On August 25, 1942, Prince George boarded a Royal Air Force flying boat in Scotland, headed to Iceland.
Shortly after take-off, the aircraft crashed on Eagle’s Rock, a hillside near Dunbeath.
Aged 39, and only a few months shy of his 40th birthday, the Duke of Kent left behind his wife Marina and their three children — Princess Alexandra, Prince Edward, Duke of Kent and Prince Michael of Kent.
The brother of Prince Albert (later King George VI), George also left behind his adoring niece Princess Elizabeth (later Queen Elizabeth II).
Christopher Wilson, royal biographer and journalist, described the last time the Duke of Kent saw his niece, then a 16-year-old girl.
Writing for the Daily Mail last year, Mr Wilson painted the scene: “A sunny afternoon at the private chapel of Windsor Castle and a christening celebration for the child who grew up to be Prince Michael of Kent, the Queen’s 79-year-old cousin.
“As the family party broke up that day in 1942, the newborn’s father kissed goodbye to his niece, the young Princess Elizabeth, and promised to visit her at Balmoral in the coming weeks but first he must go abroad on duty.
“However, she never saw Prince George, Duke of Kent again.”
The author continued: “Within days the future Queen’s favourite uncle was dead, killed when his RAF flying boat crashed into a Scottish mountainside, its 2,400 gallons of fuel erupting in a horrifying fireball.
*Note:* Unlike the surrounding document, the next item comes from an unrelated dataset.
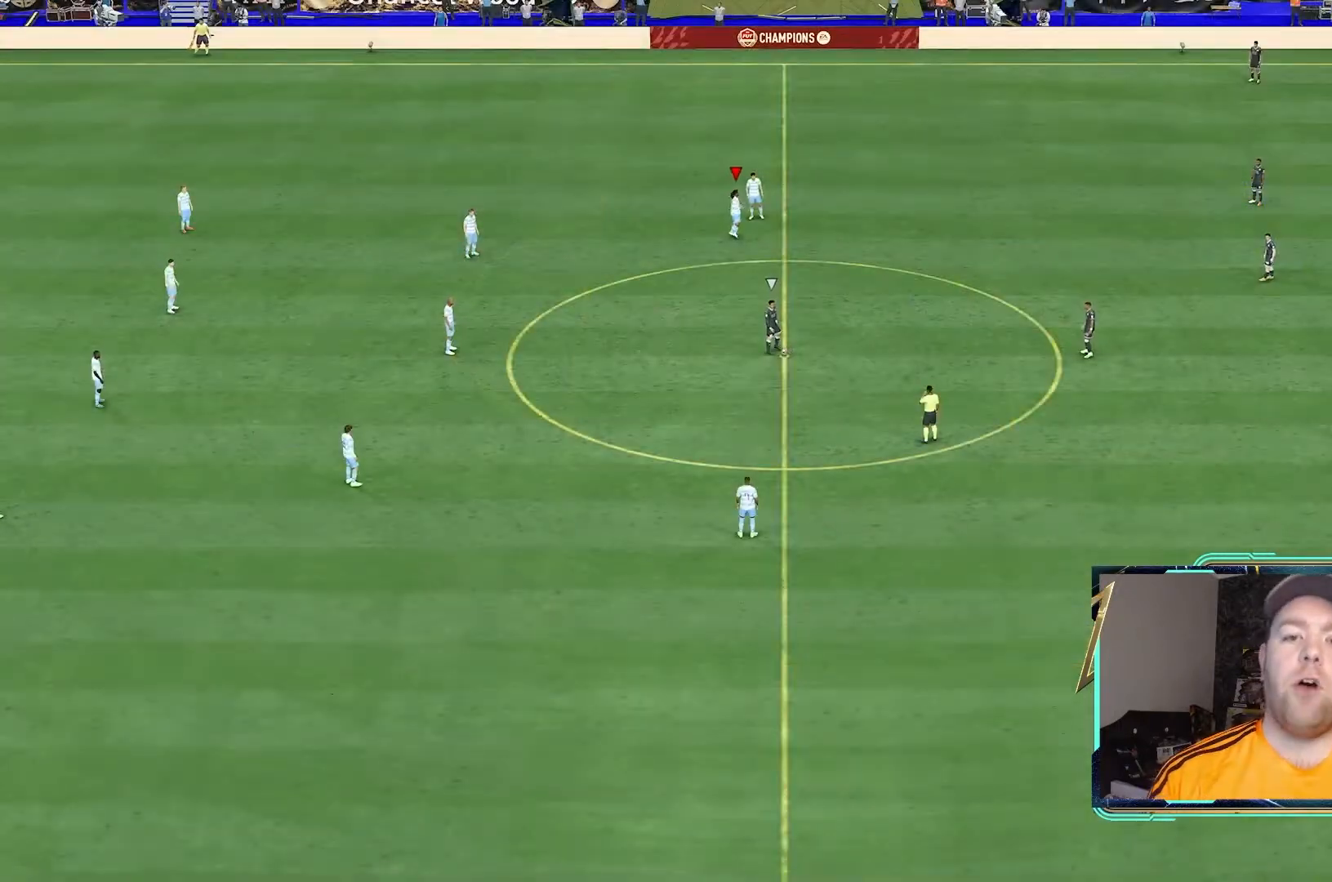
{"buttons": [], "left_stick": "center", "right_stick": "center", "events": []}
All on board, except one, perished instantly.”
Prince George was a popular figure and his death became the highest-profile fatality of World War Two, as Mr Wilson pointed out: “No royal prince had given his life in defence of his country for 500 years.”
The Duke was a handsome war hero, one half of a glamorous, well-liked royal couple and a devoted father to three young children.
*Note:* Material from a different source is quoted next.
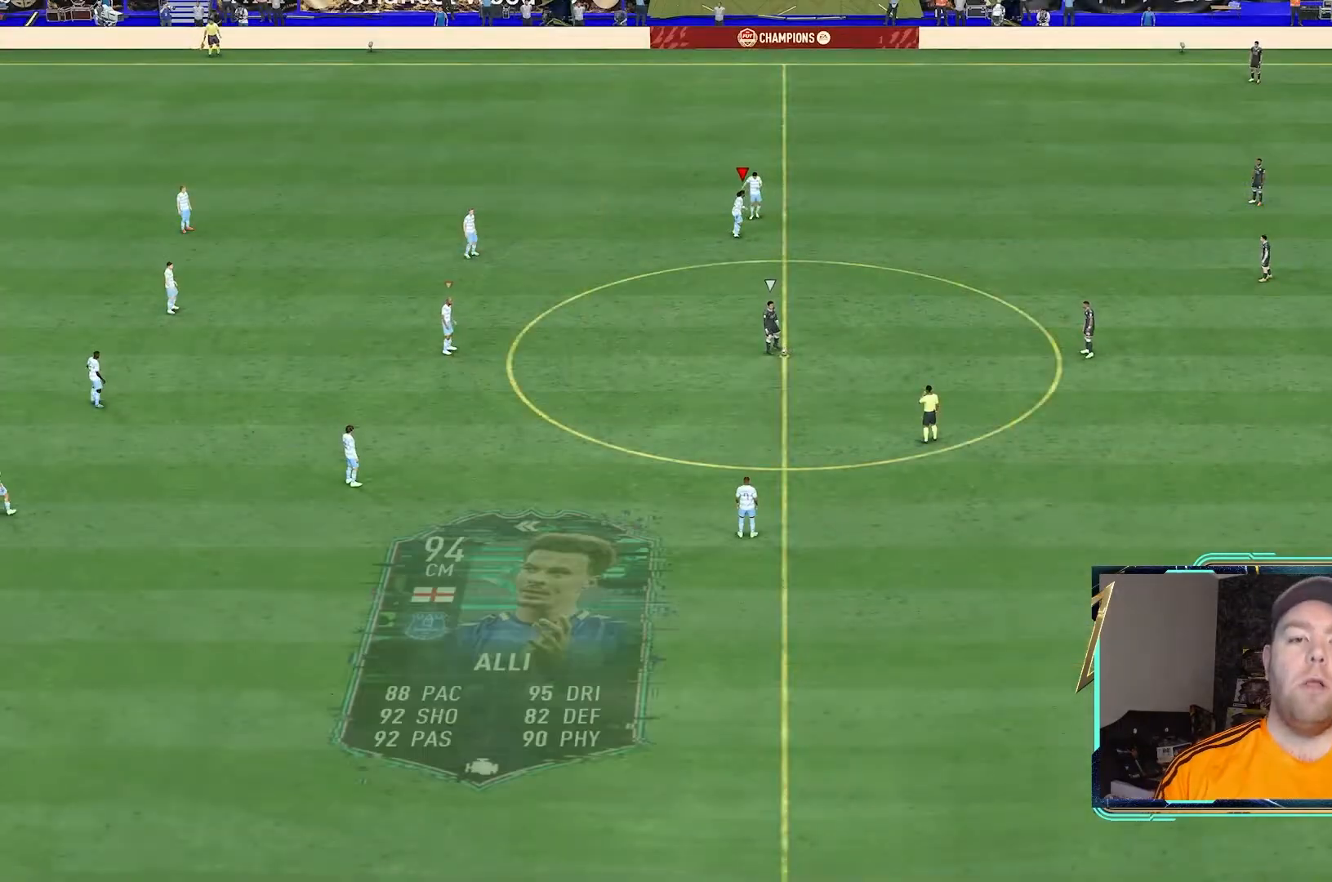
{"buttons": [], "left_stick": "center", "right_stick": "center", "events": []}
At the time of his brother Edward VIII’s abdication, six years earlier, it was thought in court circles that George might succeed the throne in preference to Albert.
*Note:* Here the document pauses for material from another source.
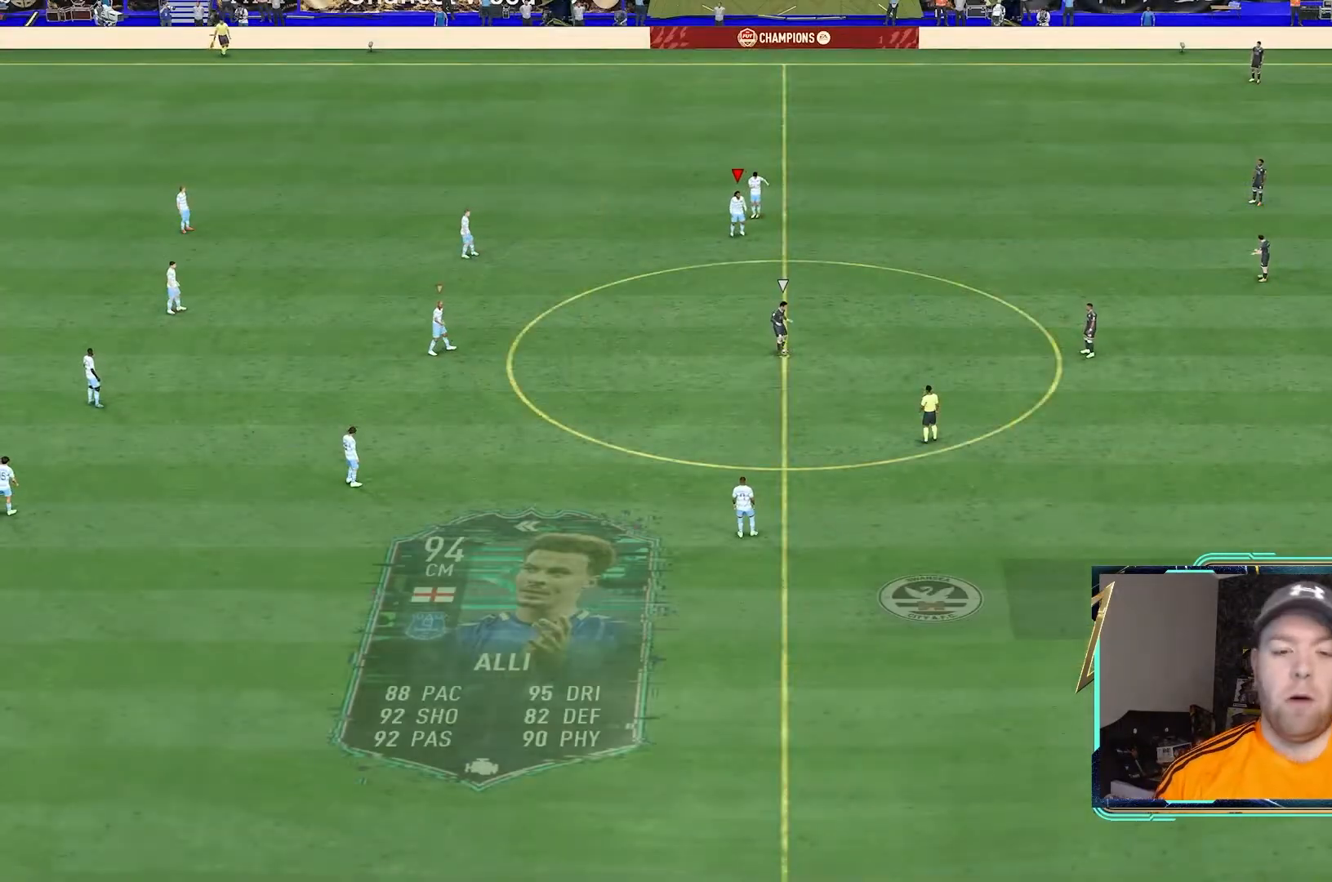
{"buttons": ["R2"], "left_stick": "down-right", "right_stick": "center", "events": [[400, "left_stick", "down-right"], [433, "R2", "down"]]}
However, while his public image seemed honourable, his private life showed another side of the story.
The Duke of Kent was once addicted to cocaine and morphine, and reportedly engaged in several affairs with men and women.
And although his death was ruled an accident, theories on the tragedy included the prince being murdered by British intelligence amid fears his lifestyle was going to be exposed.
George’s death was shrouded in mystery with all records of the incident either “lost” or sealed.
Some have questioned the nature of the trip, suggesting that it was some sort of “secret mission”.
According to Mr Wilson, a funeral for the prince was “hastily arranged” just four days after the crash and “no public memorial was erected in memory of him – no statue, no official biography, no charity bearing his name.”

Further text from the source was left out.